**What you will do**
Pictures aside, quote the whole listing exactly.

**Data section**
.....

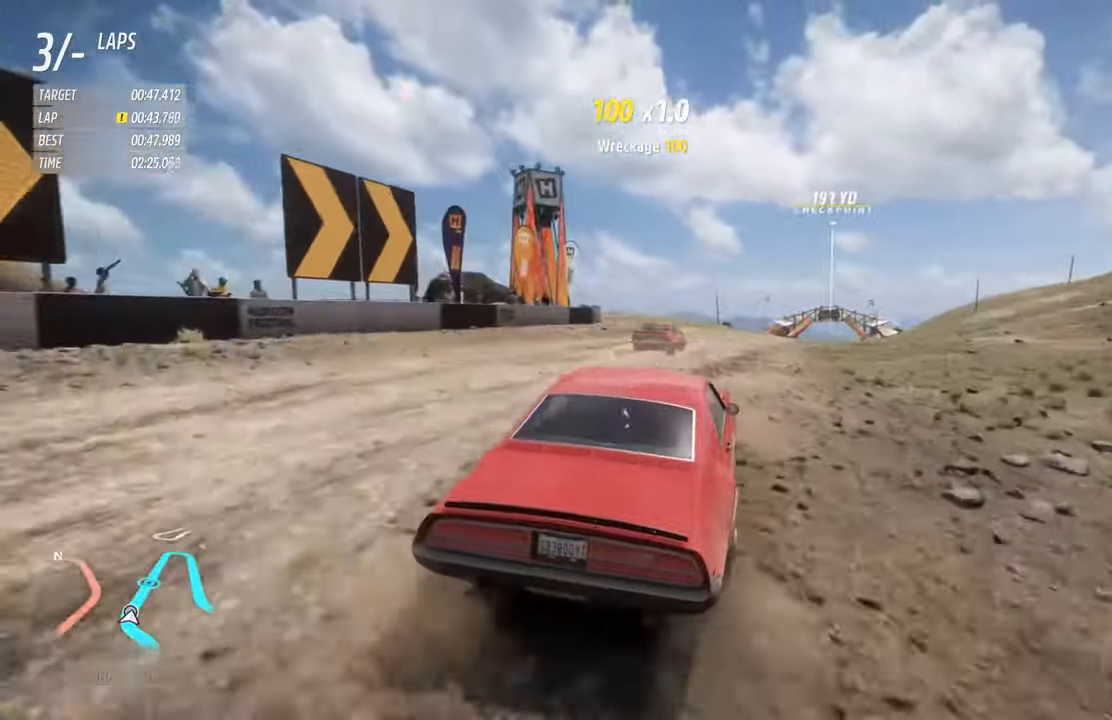
{"buttons": ["R2"], "left_stick": "right", "right_stick": "center", "events": [[133, "left_stick", "right"]]}
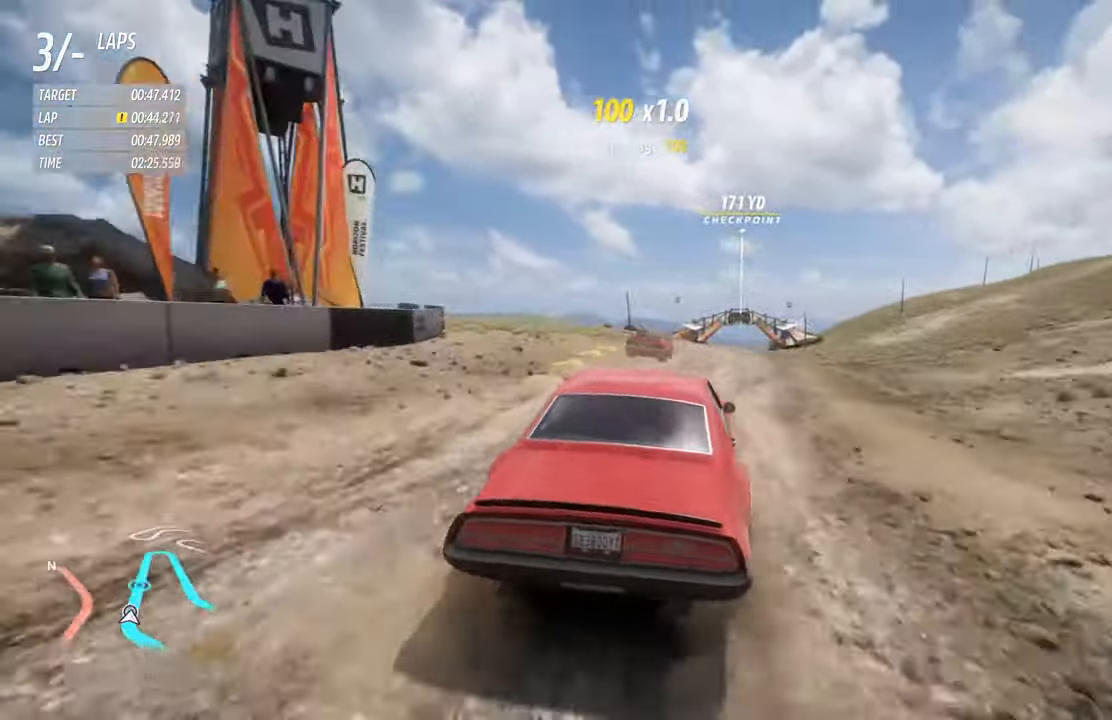
{"buttons": ["R2"], "left_stick": "center", "right_stick": "center", "events": [[33, "left_stick", "center"]]}
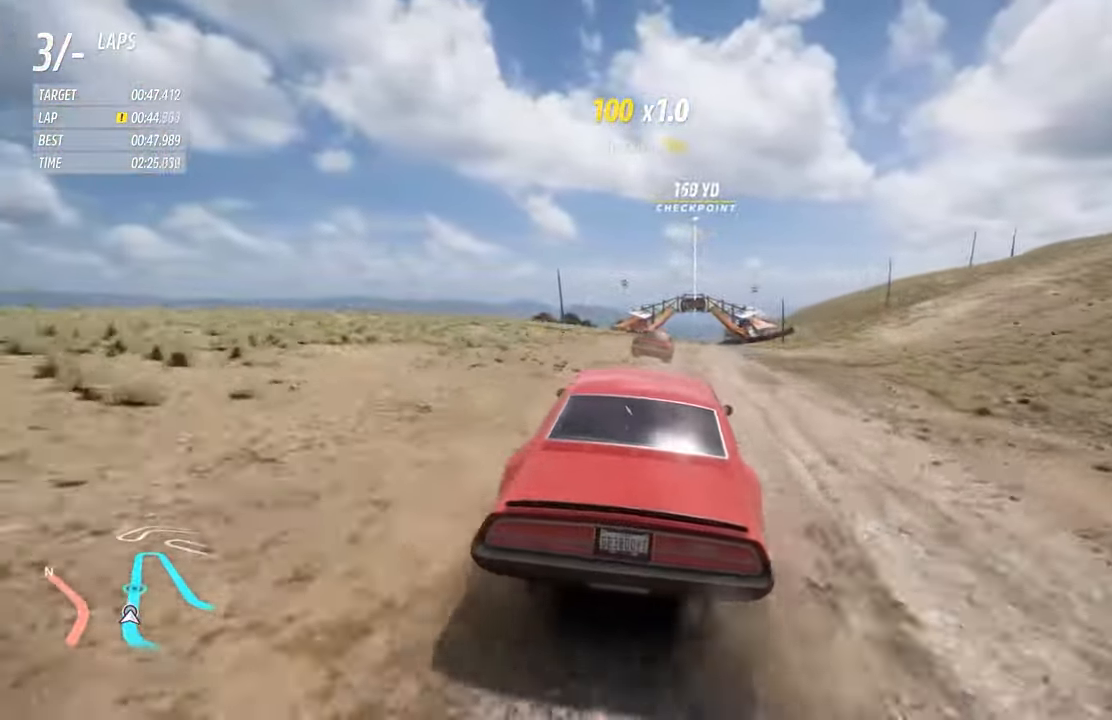
{"buttons": ["R2"], "left_stick": "center", "right_stick": "center", "events": [[166, "left_stick", "right"], [467, "left_stick", "center"]]}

.....

**Worked solution**
{"buttons": ["R2"], "left_stick": "right", "right_stick": "center", "events": [[133, "left_stick", "right"]]}
{"buttons": ["R2"], "left_stick": "center", "right_stick": "center", "events": [[33, "left_stick", "center"]]}
{"buttons": ["R2"], "left_stick": "center", "right_stick": "center", "events": [[166, "left_stick", "right"], [467, "left_stick", "center"]]}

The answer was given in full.